Getting ahead of the curve
If you stopped reading at this point, you might not make a whole lot of money from this post. The players who already do this, are the players already earning divs on a regular basis, and are already valued highly.
To make serious money on any trading platform, you need to remember the golden rule: Buy low, sell high.
So, the real value from this blog will come from your ability to use the information to predict which players are not already doing this, but have a chance of doing so in the future. Obviously, no one will be able to predict the future with 100% accuracy, but there are a few things to think about which can help you to do so.

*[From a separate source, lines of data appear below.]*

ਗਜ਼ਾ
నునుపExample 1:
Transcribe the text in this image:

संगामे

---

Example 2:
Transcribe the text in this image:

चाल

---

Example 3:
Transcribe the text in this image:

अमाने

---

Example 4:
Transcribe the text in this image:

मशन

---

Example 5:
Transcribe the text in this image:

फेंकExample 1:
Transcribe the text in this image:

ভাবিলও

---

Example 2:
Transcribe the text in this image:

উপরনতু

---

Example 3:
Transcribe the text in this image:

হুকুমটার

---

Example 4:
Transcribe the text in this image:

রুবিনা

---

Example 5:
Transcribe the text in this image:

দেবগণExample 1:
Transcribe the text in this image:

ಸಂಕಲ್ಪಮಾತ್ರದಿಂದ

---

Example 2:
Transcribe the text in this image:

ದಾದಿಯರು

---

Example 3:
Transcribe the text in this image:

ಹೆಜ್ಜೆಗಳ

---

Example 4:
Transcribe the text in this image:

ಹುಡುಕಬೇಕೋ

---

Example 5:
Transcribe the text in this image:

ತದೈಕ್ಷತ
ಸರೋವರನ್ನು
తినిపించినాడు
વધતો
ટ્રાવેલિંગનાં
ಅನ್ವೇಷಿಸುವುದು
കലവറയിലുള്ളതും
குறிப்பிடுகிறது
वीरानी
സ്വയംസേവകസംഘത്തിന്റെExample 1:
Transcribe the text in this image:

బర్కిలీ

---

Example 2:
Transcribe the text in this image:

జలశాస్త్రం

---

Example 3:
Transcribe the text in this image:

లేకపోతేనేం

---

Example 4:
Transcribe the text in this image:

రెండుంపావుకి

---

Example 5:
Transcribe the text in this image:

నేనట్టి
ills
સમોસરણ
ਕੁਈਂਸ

Firstly, is the player’s style. If he’s a creative player who’s constantly getting the ball and making things happen for his team, then there’s a good chance of him becoming a PB machine as he develops into a better player.

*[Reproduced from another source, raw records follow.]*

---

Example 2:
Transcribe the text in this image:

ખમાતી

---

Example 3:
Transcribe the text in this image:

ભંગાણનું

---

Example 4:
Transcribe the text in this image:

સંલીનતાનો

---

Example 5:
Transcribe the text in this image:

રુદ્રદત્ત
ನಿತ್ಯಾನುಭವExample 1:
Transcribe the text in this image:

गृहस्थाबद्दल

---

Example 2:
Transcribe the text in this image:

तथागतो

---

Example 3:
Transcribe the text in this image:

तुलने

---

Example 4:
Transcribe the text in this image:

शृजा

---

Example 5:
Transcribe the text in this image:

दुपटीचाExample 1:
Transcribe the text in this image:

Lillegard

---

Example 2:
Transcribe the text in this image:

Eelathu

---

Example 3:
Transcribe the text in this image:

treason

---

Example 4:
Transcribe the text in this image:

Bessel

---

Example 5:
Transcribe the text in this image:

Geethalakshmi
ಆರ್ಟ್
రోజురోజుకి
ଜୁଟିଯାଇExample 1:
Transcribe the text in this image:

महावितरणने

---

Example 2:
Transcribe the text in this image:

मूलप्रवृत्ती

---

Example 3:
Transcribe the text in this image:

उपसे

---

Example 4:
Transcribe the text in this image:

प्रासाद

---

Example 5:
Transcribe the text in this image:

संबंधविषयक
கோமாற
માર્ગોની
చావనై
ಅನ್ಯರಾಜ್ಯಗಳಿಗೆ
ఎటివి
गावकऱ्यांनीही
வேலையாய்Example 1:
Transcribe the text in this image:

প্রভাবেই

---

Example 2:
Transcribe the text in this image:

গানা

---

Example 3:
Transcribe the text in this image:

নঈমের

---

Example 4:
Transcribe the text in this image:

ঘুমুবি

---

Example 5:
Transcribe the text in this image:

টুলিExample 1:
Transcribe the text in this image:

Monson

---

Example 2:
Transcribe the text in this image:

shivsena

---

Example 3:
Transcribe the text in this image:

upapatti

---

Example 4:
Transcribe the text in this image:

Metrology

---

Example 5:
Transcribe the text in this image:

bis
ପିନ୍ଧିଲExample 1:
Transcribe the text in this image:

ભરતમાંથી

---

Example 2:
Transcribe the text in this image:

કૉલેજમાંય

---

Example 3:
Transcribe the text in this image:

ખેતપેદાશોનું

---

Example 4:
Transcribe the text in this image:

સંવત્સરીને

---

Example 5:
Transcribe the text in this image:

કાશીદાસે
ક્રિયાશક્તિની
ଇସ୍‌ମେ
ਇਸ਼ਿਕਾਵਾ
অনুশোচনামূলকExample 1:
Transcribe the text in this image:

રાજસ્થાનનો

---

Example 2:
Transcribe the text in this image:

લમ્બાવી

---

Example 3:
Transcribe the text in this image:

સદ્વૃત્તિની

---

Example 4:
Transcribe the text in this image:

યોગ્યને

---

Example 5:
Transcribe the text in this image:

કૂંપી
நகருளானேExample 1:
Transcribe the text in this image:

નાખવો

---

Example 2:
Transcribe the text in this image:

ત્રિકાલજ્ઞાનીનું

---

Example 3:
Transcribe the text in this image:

Conversely, if he’s more of a screening type of player who often shys away from creative responsibility e.g. Kante then his chances of winning PB are slim. This is important for CBs as well. Those who are comfortable with the ball at their feet and are trusted to play it out are more likely to rack up higher scores compared to others who prefer to play it safe and kick it long.
When a player transfers to a different team, their ability to win PB changes, and you need to be able to predict this. Firstly, the teams playing style needs to match his personal style – a world class creative mid may struggle to consistently hit high numbers if his new team tend to bypass the midfield or play through the wings, but if they are heavily reliant on the midfield, you could be looking at a lot of money if traded right.
When teams lose a high PB player either through injury or transfer, it’s often a great time for someone else to step up. Teams may buy a direct replacement, or it might be the perfect opportunity for a backup to showcase his skills. It’s up to you to think about whether the replacement is good enough.
You should also assess competition in the team. Kylian Mbappe is a world class young player, but his dividend potential is massively limited by having Neymar on his team. Not only is Neymar’s high scores reducing Mbappe’s chances of winning star man/top FWD, but Neymar is more of a creative player compared to Mbappe, so it reduces the amount of influence that Mbappe has on the ball – thereby reducing his PB score.
It’s pretty similar to Romelu Lukaku and Ciro Immobile who are both world class strikers but their PB potential is limited as they often play with a strike partner. This means they’ll get less individual chances, compared to Ronaldo and Lewandowski who play in teams as the sole striker.
The best traders will be able to use this information and combine it with their thorough research. For example, if someone has been watching a lot of a certain team and noticed that they start to play out from the back a lot more, buying shares in their ball playing CB would be a good punt that would put them ahead of the curve.
Another example would be a teams primary PB threat being taken off set peice duty, you’d start to look at his replacements PB scores.
Of course, even with all of this information, you’re not always going to be able to predict with 100% certainty who the next Joshua Kimmich or Lionel Messi is going to be, but if you can see that a player is undervalued relative to their PB potential before the public can, you’ll be in for a lot of money!
So, with that in mind, I hope you enjoyed this first blog, it may not be the best quality piece of writing, and some of it may be obvious, but the aim with this platform is more so writing discoveries to myself, and if some of you find value in this, great.